The task:
Copy every one of the records below character for character, keeping each line as it is.

Provided information:
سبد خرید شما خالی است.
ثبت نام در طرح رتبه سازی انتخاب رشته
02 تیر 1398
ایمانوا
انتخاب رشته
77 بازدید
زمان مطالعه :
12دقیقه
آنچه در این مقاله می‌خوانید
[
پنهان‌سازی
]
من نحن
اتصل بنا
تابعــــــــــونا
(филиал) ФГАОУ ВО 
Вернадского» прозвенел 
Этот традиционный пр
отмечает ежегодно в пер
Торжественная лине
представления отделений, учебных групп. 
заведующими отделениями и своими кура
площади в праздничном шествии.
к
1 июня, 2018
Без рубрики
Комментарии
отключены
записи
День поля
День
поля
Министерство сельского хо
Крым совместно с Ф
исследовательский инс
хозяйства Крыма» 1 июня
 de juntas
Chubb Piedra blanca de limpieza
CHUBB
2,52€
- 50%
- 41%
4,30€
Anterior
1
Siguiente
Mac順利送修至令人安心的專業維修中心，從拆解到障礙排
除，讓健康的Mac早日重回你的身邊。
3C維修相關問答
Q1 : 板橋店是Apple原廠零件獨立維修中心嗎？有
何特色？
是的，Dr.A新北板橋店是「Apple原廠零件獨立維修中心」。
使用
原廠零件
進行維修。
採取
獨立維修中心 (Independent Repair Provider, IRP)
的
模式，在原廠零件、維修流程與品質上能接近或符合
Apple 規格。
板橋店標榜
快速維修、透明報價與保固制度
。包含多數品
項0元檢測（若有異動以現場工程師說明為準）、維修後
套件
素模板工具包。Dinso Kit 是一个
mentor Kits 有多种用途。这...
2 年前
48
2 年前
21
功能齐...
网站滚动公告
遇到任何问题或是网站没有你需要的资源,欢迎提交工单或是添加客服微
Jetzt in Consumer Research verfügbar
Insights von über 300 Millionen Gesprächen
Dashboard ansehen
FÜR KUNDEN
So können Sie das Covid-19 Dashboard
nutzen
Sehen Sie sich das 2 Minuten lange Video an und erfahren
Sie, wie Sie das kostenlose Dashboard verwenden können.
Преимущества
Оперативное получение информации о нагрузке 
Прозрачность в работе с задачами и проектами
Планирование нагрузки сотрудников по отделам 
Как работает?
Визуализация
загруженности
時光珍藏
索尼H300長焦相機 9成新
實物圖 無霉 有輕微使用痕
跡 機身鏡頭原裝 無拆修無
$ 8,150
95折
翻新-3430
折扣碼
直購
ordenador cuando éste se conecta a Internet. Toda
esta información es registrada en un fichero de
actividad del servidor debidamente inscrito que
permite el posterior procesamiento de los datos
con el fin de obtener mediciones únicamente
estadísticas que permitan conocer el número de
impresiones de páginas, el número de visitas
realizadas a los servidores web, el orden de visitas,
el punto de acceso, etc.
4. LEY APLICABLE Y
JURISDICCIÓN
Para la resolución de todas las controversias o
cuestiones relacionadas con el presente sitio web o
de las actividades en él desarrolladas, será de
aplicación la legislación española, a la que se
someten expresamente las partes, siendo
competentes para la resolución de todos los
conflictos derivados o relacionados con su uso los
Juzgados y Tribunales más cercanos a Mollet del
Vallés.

Response below:
سبد خرید شما خالی است.
ثبت نام در طرح رتبه سازی انتخاب رشته
02 تیر 1398
ایمانوا
انتخاب رشته
77 بازدید
زمان مطالعه :
12دقیقه
آنچه در این مقاله می‌خوانید
[
پنهان‌سازی
]
من نحن
اتصل بنا
تابعــــــــــونا
(филиал) ФГАОУ ВО 
Вернадского» прозвенел 
Этот традиционный пр
отмечает ежегодно в пер
Торжественная лине
представления отделений, учебных групп. 
заведующими отделениями и своими кура
площади в праздничном шествии.
к
1 июня, 2018
Без рубрики
Комментарии
отключены
записи
День поля
День
поля
Министерство сельского хо
Крым совместно с Ф
исследовательский инс
хозяйства Крыма» 1 июня
 de juntas
Chubb Piedra blanca de limpieza
CHUBB
2,52€
- 50%
- 41%
4,30€
Anterior
1
Siguiente
Mac順利送修至令人安心的專業維修中心，從拆解到障礙排
除，讓健康的Mac早日重回你的身邊。
3C維修相關問答
Q1 : 板橋店是Apple原廠零件獨立維修中心嗎？有
何特色？
是的，Dr.A新北板橋店是「Apple原廠零件獨立維修中心」。
使用
原廠零件
進行維修。
採取
獨立維修中心 (Independent Repair Provider, IRP)
的
模式，在原廠零件、維修流程與品質上能接近或符合
Apple 規格。
板橋店標榜
快速維修、透明報價與保固制度
。包含多數品
項0元檢測（若有異動以現場工程師說明為準）、維修後
套件
素模板工具包。Dinso Kit 是一个
mentor Kits 有多种用途。这...
2 年前
48
2 年前
21
功能齐...
网站滚动公告
遇到任何问题或是网站没有你需要的资源,欢迎提交工单或是添加客服微
Jetzt in Consumer Research verfügbar
Insights von über 300 Millionen Gesprächen
Dashboard ansehen
FÜR KUNDEN
So können Sie das Covid-19 Dashboard
nutzen
Sehen Sie sich das 2 Minuten lange Video an und erfahren
Sie, wie Sie das kostenlose Dashboard verwenden können.
Преимущества
Оперативное получение информации о нагрузке 
Прозрачность в работе с задачами и проектами
Планирование нагрузки сотрудников по отделам 
Как работает?
Визуализация
загруженности
時光珍藏
索尼H300長焦相機 9成新
實物圖 無霉 有輕微使用痕
跡 機身鏡頭原裝 無拆修無
$ 8,150
95折
翻新-3430
折扣碼
直購
ordenador cuando éste se conecta a Internet. Toda
esta información es registrada en un fichero de
actividad del servidor debidamente inscrito que
permite el posterior procesamiento de los datos
con el fin de obtener mediciones únicamente
estadísticas que permitan conocer el número de
impresiones de páginas, el número de visitas
realizadas a los servidores web, el orden de visitas,
el punto de acceso, etc.
4. LEY APLICABLE Y
JURISDICCIÓN
Para la resolución de todas las controversias o
cuestiones relacionadas con el presente sitio web o
de las actividades en él desarrolladas, será de
aplicación la legislación española, a la que se
someten expresamente las partes, siendo
competentes para la resolución de todos los
conflictos derivados o relacionados con su uso los
Juzgados y Tribunales más cercanos a Mollet del
Vallés.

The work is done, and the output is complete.